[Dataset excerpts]
- - - - - - -

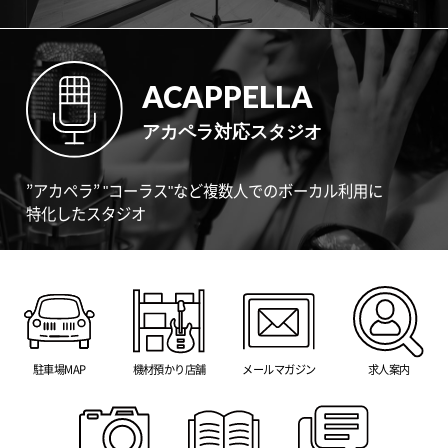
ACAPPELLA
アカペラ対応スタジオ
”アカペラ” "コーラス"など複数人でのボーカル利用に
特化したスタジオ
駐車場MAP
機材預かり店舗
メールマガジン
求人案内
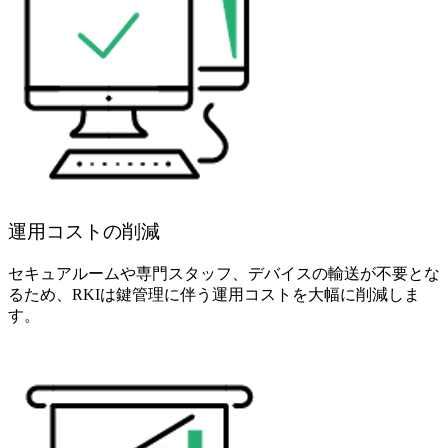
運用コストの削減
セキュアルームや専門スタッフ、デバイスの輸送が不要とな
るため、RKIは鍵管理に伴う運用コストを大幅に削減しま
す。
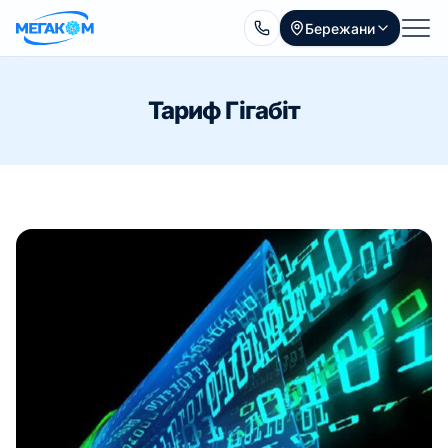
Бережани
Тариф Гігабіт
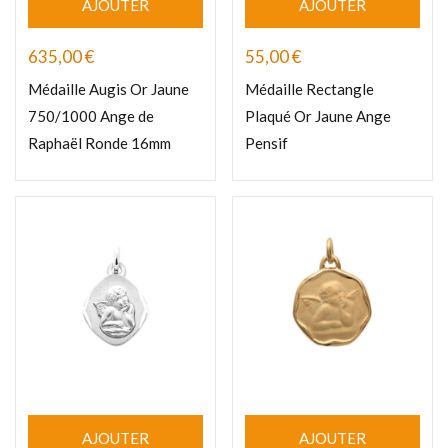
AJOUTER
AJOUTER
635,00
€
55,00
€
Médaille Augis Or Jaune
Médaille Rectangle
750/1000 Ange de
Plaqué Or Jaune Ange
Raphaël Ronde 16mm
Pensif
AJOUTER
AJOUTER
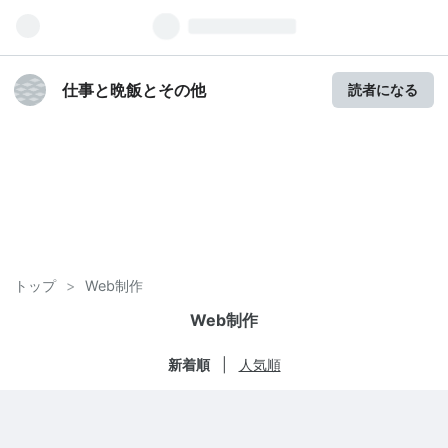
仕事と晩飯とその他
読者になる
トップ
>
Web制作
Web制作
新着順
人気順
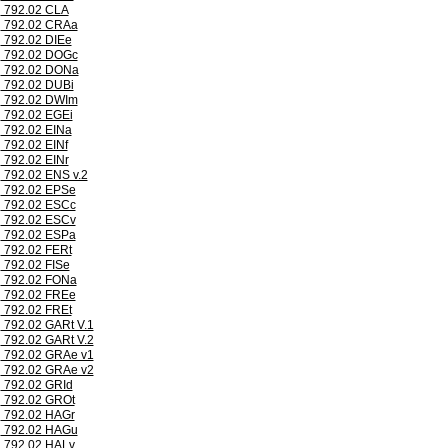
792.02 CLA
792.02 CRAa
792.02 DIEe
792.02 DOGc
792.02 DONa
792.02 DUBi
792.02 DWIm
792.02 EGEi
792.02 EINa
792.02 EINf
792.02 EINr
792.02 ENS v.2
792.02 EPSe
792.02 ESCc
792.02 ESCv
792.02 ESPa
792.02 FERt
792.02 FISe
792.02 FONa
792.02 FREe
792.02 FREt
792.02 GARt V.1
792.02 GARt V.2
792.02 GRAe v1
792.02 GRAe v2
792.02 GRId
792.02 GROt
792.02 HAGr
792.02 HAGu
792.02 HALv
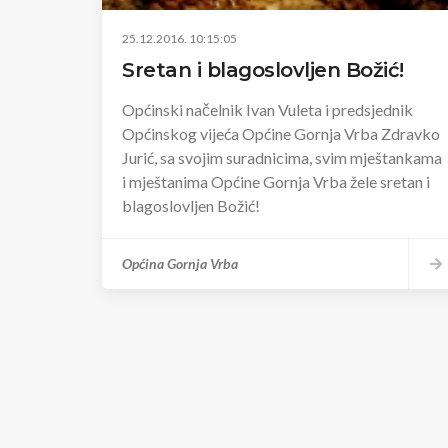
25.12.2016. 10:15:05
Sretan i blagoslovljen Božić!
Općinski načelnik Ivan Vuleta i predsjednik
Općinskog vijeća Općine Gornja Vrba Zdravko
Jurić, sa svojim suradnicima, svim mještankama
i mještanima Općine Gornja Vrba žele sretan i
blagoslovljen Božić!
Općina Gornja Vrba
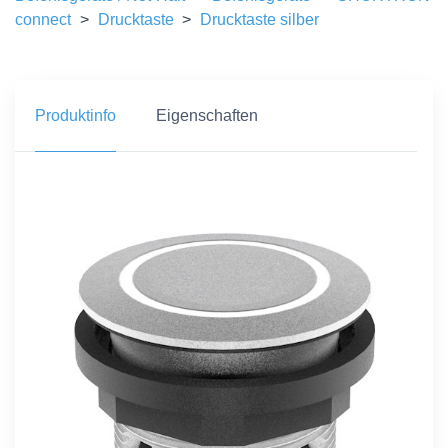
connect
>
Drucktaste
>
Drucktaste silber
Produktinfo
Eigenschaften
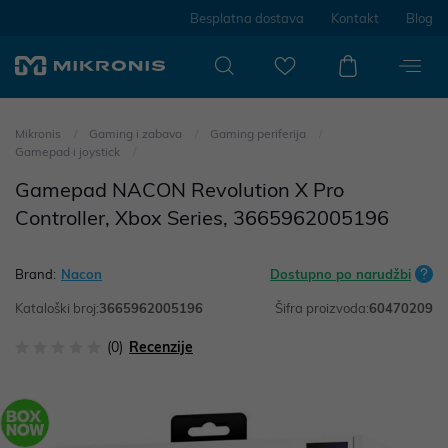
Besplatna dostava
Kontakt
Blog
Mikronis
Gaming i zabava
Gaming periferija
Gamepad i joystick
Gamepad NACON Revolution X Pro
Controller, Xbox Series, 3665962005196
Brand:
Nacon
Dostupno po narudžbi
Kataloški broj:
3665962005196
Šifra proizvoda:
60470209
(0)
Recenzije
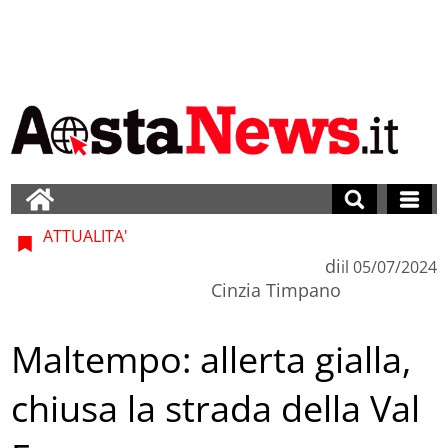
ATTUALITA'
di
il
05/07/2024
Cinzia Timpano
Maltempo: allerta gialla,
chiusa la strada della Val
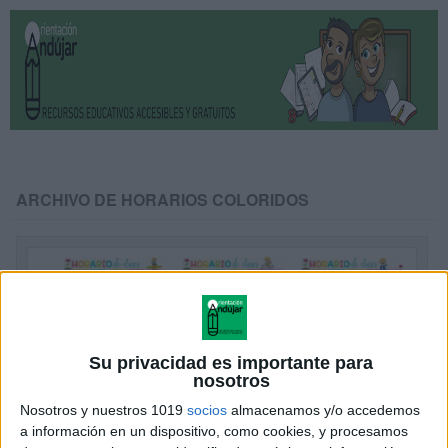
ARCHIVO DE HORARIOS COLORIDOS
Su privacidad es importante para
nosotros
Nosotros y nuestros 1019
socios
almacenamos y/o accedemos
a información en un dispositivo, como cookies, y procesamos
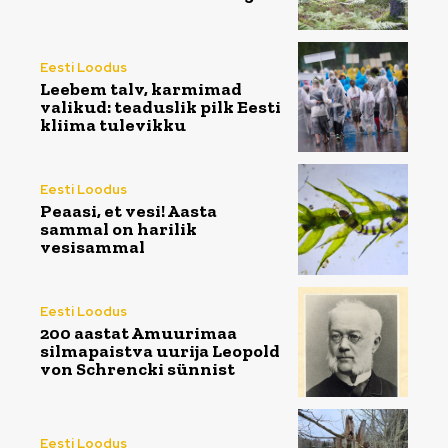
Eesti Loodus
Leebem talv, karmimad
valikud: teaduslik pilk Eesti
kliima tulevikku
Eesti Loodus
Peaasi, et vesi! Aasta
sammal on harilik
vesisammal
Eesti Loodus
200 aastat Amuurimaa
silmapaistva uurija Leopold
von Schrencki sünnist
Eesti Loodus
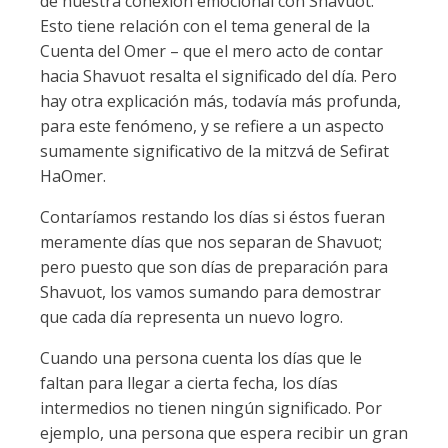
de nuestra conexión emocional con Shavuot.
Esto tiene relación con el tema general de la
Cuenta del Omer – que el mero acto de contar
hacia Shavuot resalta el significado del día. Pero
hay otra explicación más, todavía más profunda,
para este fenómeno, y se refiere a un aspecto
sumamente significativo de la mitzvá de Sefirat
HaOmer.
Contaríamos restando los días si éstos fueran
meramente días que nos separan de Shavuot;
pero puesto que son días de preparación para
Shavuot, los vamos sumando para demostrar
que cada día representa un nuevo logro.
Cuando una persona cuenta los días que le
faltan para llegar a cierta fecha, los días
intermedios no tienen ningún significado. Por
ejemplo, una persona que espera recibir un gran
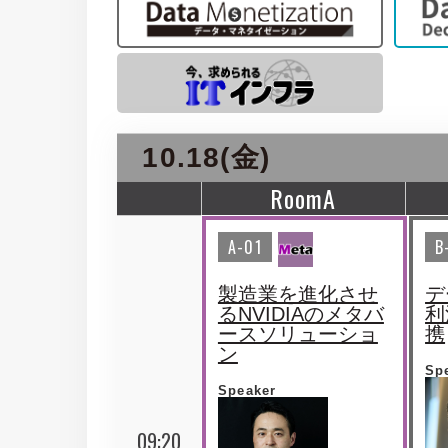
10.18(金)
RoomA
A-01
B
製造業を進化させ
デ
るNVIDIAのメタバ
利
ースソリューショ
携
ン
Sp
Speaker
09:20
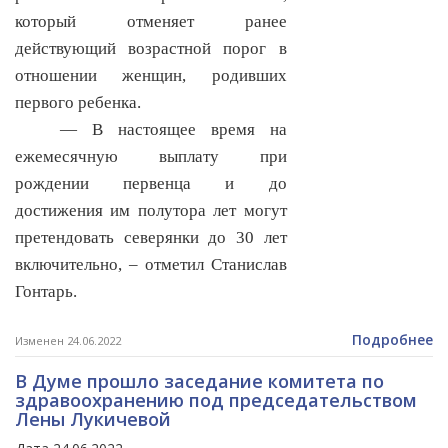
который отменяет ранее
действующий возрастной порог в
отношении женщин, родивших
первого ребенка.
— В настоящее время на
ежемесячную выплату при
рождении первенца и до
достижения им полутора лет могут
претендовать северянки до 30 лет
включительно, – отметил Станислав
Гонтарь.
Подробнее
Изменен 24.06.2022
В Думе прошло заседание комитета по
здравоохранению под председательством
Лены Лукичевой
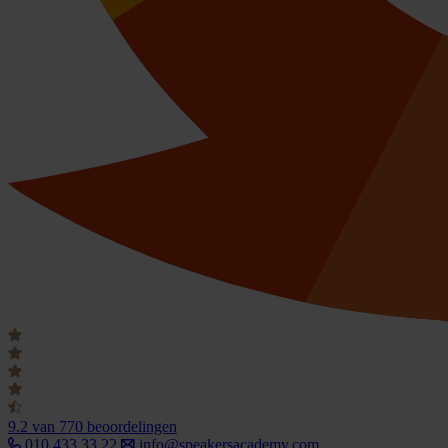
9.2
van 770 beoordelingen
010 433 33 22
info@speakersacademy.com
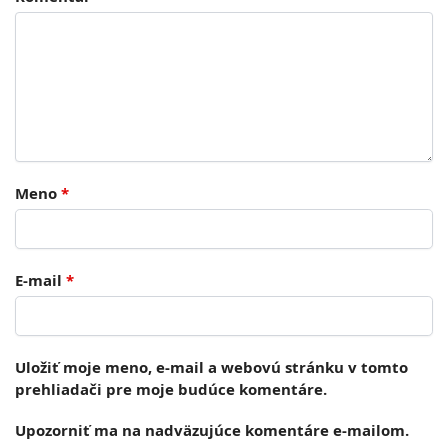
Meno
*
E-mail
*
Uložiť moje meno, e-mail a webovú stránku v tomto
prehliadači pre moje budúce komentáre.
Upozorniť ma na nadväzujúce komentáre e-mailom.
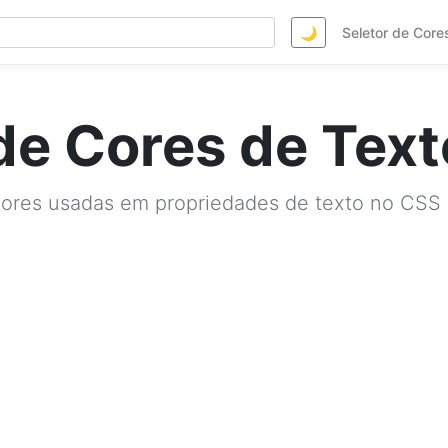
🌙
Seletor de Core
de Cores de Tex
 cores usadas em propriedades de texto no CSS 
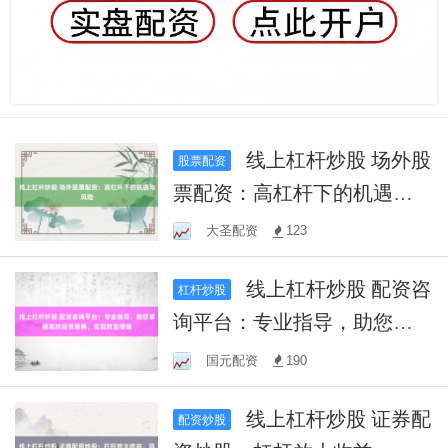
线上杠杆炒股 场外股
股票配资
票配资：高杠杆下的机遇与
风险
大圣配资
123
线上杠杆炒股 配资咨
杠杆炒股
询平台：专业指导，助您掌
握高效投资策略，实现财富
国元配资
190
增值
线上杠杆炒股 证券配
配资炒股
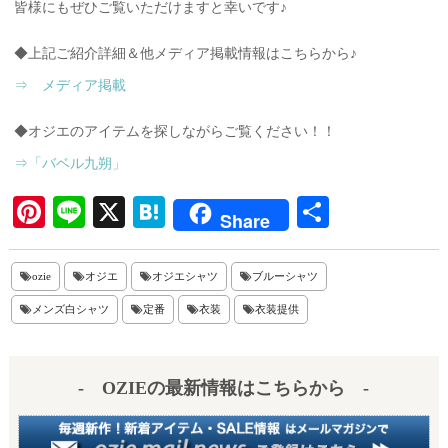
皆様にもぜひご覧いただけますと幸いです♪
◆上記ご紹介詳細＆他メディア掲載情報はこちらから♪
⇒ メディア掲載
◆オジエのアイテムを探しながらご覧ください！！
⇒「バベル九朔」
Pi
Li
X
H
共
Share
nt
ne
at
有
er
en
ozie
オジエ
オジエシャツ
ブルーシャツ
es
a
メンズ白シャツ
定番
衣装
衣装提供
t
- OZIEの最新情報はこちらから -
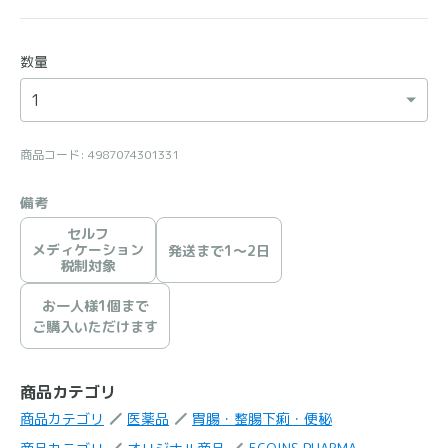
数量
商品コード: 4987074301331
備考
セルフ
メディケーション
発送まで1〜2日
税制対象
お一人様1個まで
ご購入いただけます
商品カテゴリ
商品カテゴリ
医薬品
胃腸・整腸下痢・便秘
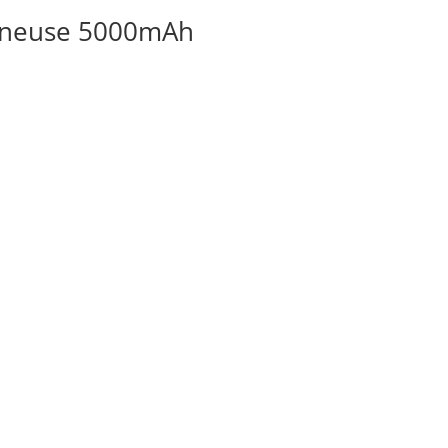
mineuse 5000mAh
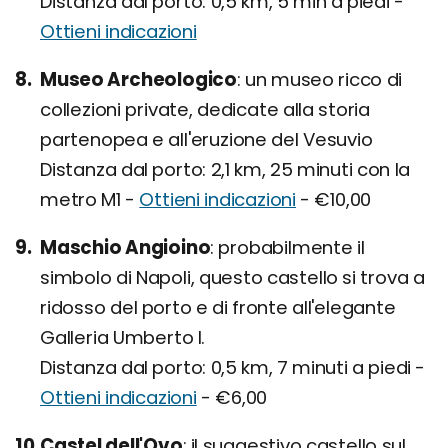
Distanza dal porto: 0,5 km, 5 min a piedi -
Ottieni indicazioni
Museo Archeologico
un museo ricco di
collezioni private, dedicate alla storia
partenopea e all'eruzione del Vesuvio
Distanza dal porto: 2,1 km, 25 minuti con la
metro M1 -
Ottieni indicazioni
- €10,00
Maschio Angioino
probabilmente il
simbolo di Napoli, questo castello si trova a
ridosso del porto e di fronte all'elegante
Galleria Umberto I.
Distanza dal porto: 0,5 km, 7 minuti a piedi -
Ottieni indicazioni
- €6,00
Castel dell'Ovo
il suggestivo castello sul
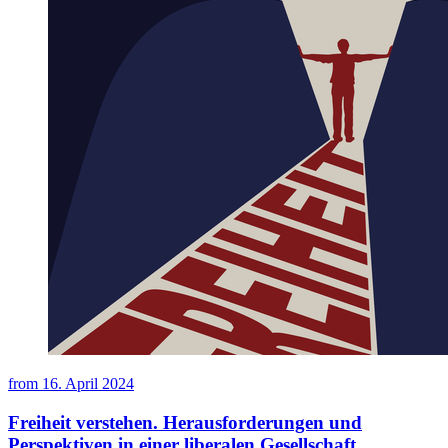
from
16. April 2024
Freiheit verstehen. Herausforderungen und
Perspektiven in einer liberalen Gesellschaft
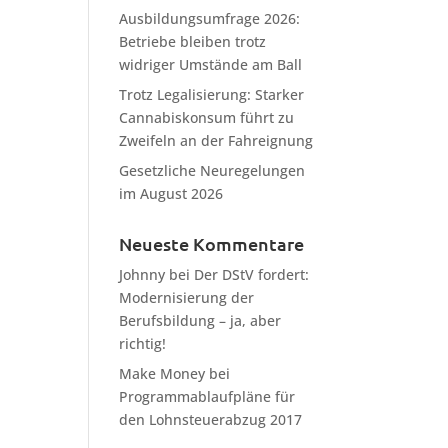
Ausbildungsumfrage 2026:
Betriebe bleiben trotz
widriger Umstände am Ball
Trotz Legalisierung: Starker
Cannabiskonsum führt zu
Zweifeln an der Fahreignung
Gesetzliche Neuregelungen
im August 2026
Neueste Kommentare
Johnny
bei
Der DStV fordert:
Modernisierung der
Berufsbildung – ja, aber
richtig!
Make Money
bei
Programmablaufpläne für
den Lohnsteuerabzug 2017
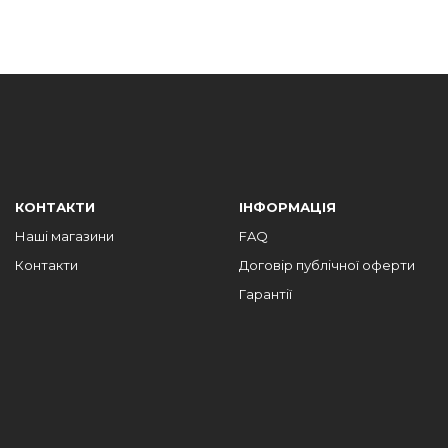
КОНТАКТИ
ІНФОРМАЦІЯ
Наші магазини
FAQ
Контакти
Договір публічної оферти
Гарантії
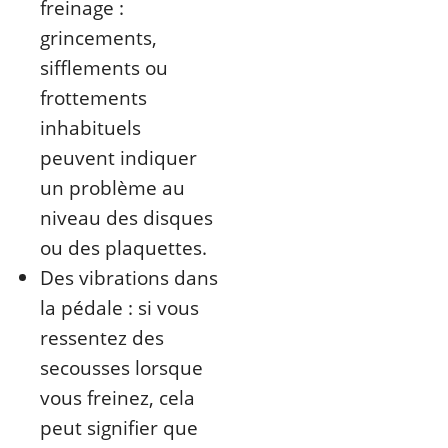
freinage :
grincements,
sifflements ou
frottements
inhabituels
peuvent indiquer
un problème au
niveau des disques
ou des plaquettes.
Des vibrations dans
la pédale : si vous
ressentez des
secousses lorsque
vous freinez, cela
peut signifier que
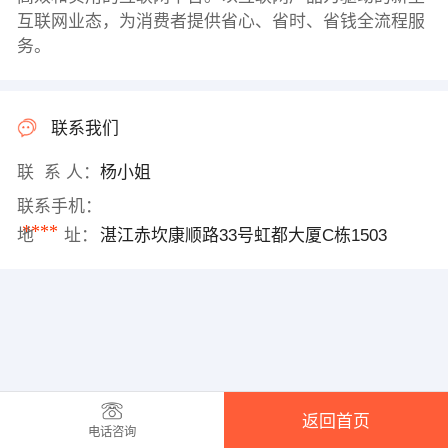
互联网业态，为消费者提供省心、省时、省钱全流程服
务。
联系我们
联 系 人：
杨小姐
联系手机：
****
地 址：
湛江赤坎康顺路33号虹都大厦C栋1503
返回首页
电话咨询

- - - - - - -

> _Instruction_
Can you arrange every line of text in all the items above as a JSON list of strings, one string per line, with blank lines and the picture markers left out?

> _Reply_
[
  "ACAPPELLA",
  "アカペラ対応スタジオ",
  "”アカペラ” \"コーラス\"など複数人でのボーカル利用に",
  "特化したスタジオ",
  "駐車場MAP",
  "機材預かり店舗",
  "メールマガジン",
  "求人案内",
  "運用コストの削減",
  "セキュアルームや専門スタッフ、デバイスの輸送が不要とな",
  "るため、RKIは鍵管理に伴う運用コストを大幅に削減しま",
  "す。",
  "Бережани",
  "Тариф Гігабіт",
  "AJOUTER",
  "AJOUTER",
  "635,00",
  "€",
  "55,00",
  "€",
  "Médaille Augis Or Jaune",
  "Médaille Rectangle",
  "750/1000 Ange de",
  "Plaqué Or Jaune Ange",
  "Raphaël Ronde 16mm",
  "Pensif",
  "AJOUTER",
  "AJOUTER",
  "仕事と晩飯とその他",
  "読者になる",
  "トップ",
  ">",
  "Web制作",
  "Web制作",
  "新着順",
  "人気順",
  "792.02 CLA",
  "792.02 CRAa",
  "792.02 DIEe",
  "792.02 DOGc",
  "792.02 DONa",
  "792.02 DUBi",
  "792.02 DWIm",
  "792.02 EGEi",
  "792.02 EINa",
  "792.02 EINf",
  "792.02 EINr",
  "792.02 ENS v.2",
  "792.02 EPSe",
  "792.02 ESCc",
  "792.02 ESCv",
  "792.02 ESPa",
  "792.02 FERt",
  "792.02 FISe",
  "792.02 FONa",
  "792.02 FREe",
  "792.02 FREt",
  "792.02 GARt V.1",
  "792.02 GARt V.2",
  "792.02 GRAe v1",
  "792.02 GRAe v2",
  "792.02 GRId",
  "792.02 GROt",
  "792.02 HAGr",
  "792.02 HAGu",
  "792.02 HALv",
  "25.12.2016. 10:15:05",
  "Sretan i blagoslovljen Božić!",
  "Općinski načelnik Ivan Vuleta i predsjednik",
  "Općinskog vijeća Općine Gornja Vrba Zdravko",
  "Jurić, sa svojim suradnicima, svim mještankama",
  "i mještanima Općine Gornja Vrba žele sretan i",
  "blagoslovljen Božić!",
  "Općina Gornja Vrba",
  "connect",
  ">",
  "Drucktaste",
  ">",
  "Drucktaste silber",
  "Produktinfo",
  "Eigenschaften",
  "Besplatna dostava",
  "Kontakt",
  "Blog",
  "Mikronis",
  "Gaming i zabava",
  "Gaming periferija",
  "Gamepad i joystick",
  "Gamepad NACON Revolution X Pro",
  "Controller, Xbox Series, 3665962005196",
  "Brand:",
  "Nacon",
  "Dostupno po narudžbi",
  "Kataloški broj:",
  "3665962005196",
  "Šifra proizvoda:",
  "60470209",
  "(0)",
  "Recenzije",
  "ATTUALITA'",
  "di",
  "il",
  "05/07/2024",
  "Cinzia Timpano",
  "Maltempo: allerta gialla,",
  "chiusa la strada della Val",
  "ARCHIVO DE HORARIOS COLORIDOS",
  "Su privacidad es importante para",
  "nosotros",
  "Nosotros y nuestros 1019",
  "socios",
  "almacenamos y/o accedemos",
  "a información en un dispositivo, como cookies, y procesamos",
  "Eesti Loodus",
  "Leebem talv, karmimad",
  "valikud: teaduslik pilk Eesti",
  "kliima tulevikku",
  "Eesti Loodus",
  "Peaasi, et vesi! Aasta",
  "sammal on harilik",
  "vesisammal",
  "Eesti Loodus",
  "200 aastat Amuurimaa",
  "silmapaistva uurija Leopold",
  "von Schrencki sünnist",
  "Eesti Loodus",
  "de nuestra conexión emocional con Shavuot.",
  "Esto tiene relación con el tema general de la",
  "Cuenta del Omer – que el mero acto de contar",
  "hacia Shavuot resalta el significado del día. Pero",
  "hay otra explicación más, todavía más profunda,",
  "para este fenómeno, y se refiere a un aspecto",
  "sumamente significativo de la mitzvá de Sefirat",
  "HaOmer.",
  "Contaríamos restando los días si éstos fueran",
  "meramente días que nos separan de Shavuot;",
  "pero puesto que son días de preparación para",
  "Shavuot, los vamos sumando para demostrar",
  "que cada día representa un nuevo logro.",
  "Cuando una persona cuenta los días que le",
  "faltan para llegar a cierta fecha, los días",
  "intermedios no tienen ningún significado. Por",
  "ejemplo, una persona que espera recibir un gran",
  "10.18(金)",
  "RoomA",
  "A-01",
  "B",
  "製造業を進化させ",
  "デ",
  "るNVIDIAのメタバ",
  "利",
  "ースソリューショ",
  "携",
  "ン",
  "Sp",
  "Speaker",
  "09:20",
  "который отменяет ранее",
  "действующий возрастной порог в",
  "отношении женщин, родивших",
  "первого ребенка.",
  "— В настоящее время на",
  "ежемесячную выплату при",
  "рождении первенца и до",
  "достижения им полутора лет могут",
  "претендовать северянки до 30 лет",
  "включительно, – отметил Станислав",
  "Гонтарь.",
  "Подробнее",
  "Изменен 24.06.2022",
  "В Думе прошло заседание комитета по",
  "здравоохранению под председательством",
  "Лены Лукичевой",
  "9.2",
  "van 770 beoordelingen",
  "010 433 33 22",
  "info@speakersacademy.com",
  "Meno",
  "*",
  "E-mail",
  "*",
  "Uložiť moje meno, e-mail a webovú stránku v tomto",
  "prehliadači pre moje budúce komentáre.",
  "Upozorniť ma na nadväzujúce komentáre e-mailom.",
  "🌙",
  "Seletor de Core",
  "de Cores de Tex",
  " cores usadas em propriedades de texto no CSS ",
  "线上杠杆炒股 场外股",
  "股票配资",
  "票配资：高杠杆下的机遇与",
  "风险",
  "大圣配资",
  "123",
  "线上杠杆炒股 配资咨",
  "杠杆炒股",
  "询平台：专业指导，助您掌",
  "握高效投资策略，实现财富",
  "国元配资",
  "190",
  "增值",
  "线上杠杆炒股 证券配",
  "配资炒股",
  "皆様にもぜひご覧いただけますと幸いです♪",
  "◆上記ご紹介詳細＆他メディア掲載情報はこちらから♪",
  "⇒ メディア掲載",
  "◆オジエのアイテムを探しながらご覧ください！！",
  "⇒「バベル九朔」",
  "Pi",
  "Li",
  "X",
  "H",
  "共",
  "Share",
  "nt",
  "ne",
  "at",
  "有",
  "er",
  "en",
  "ozie",
  "オジエ",
  "オジエシャツ",
  "ブルーシャツ",
  "es",
  "a",
  "メンズ白シャツ",
  "定番",
  "衣装",
  "衣装提供",
  "t",
  "- OZIEの最新情報はこちらから -",
  "数量",
  "商品コード: 4987074301331",
  "備考",
  "セルフ",
  "メディケーション",
  "発送まで1〜2日",
  "税制対象",
  "お一人様1個まで",
  "ご購入いただけます",
  "商品カテゴリ",
  "商品カテゴリ",
  "医薬品",
  "胃腸・整腸下痢・便秘",
  "mineuse 5000mAh",
  "Distanza dal porto: 0,5 km, 5 min a piedi -",
  "Ottieni indicazioni",
  "Museo Archeologico",
  "un museo ricco di",
  "collezioni private, dedicate alla storia",
  "partenopea e all'eruzione del Vesuvio",
  "Distanza dal porto: 2,1 km, 25 minuti con la",
  "metro M1 -",
  "Ottieni indicazioni",
  "- €10,00",
  "Maschio Angioino",
  "probabilmente il",
  "simbolo di Napoli, questo castello si trova a",
  "ridosso del porto e di fronte all'elegante",
  "Galleria Umberto I.",
  "Distanza dal porto: 0,5 km, 7 minuti a piedi -",
  "Ottieni indicazioni",
  "- €6,00",
  "Castel dell'Ovo",
  "il suggestivo castello sul",
  "from",
  "16. April 2024",
  "Freiheit verstehen. Herausforderungen und",
  "Perspektiven in einer liberalen Gesellschaft",
  "Ausbildungsumfrage 2026:",
  "Betriebe bleiben trotz",
  "widriger Umstände am Ball",
  "Trotz Legalisierung: Starker",
  "Cannabiskonsum führt zu",
  "Zweifeln an der Fahreignung",
  "Gesetzliche Neuregelungen",
  "im August 2026",
  "Neueste Kommentare",
  "Johnny",
  "bei",
  "Der DStV fordert:",
  "Modernisierung der",
  "Berufsbildung – ja, aber",
  "richtig!",
  "Make Money",
  "bei",
  "Programmablaufpläne für",
  "den Lohnsteuerabzug 2017",
  "КОНТАКТИ",
  "ІНФОРМАЦІЯ",
  "Наші магазини",
  "FAQ",
  "Контакти",
  "Договір публічної оферти",
  "Гарантії",
  "freinage :",
  "grincements,",
  "sifflements ou",
  "frottements",
  "inhabituels",
  "peuvent indiquer",
  "un problème au",
  "niveau des disques",
  "ou des plaquettes.",
  "Des vibrations dans",
  "la pédale : si vous",
  "ressentez des",
  "secousses lorsque",
  "vous freinez, cela",
  "peut signifier que",
  "互联网业态，为消费者提供省心、省时、省钱全流程服",
  "务。",
  "联系我们",
  "联 系 人：",
  "杨小姐",
  "联系手机：",
  "****",
  "地 址：",
  "湛江赤坎康顺路33号虹都大厦C栋1503",
  "返回首页",
  "电话咨询"
]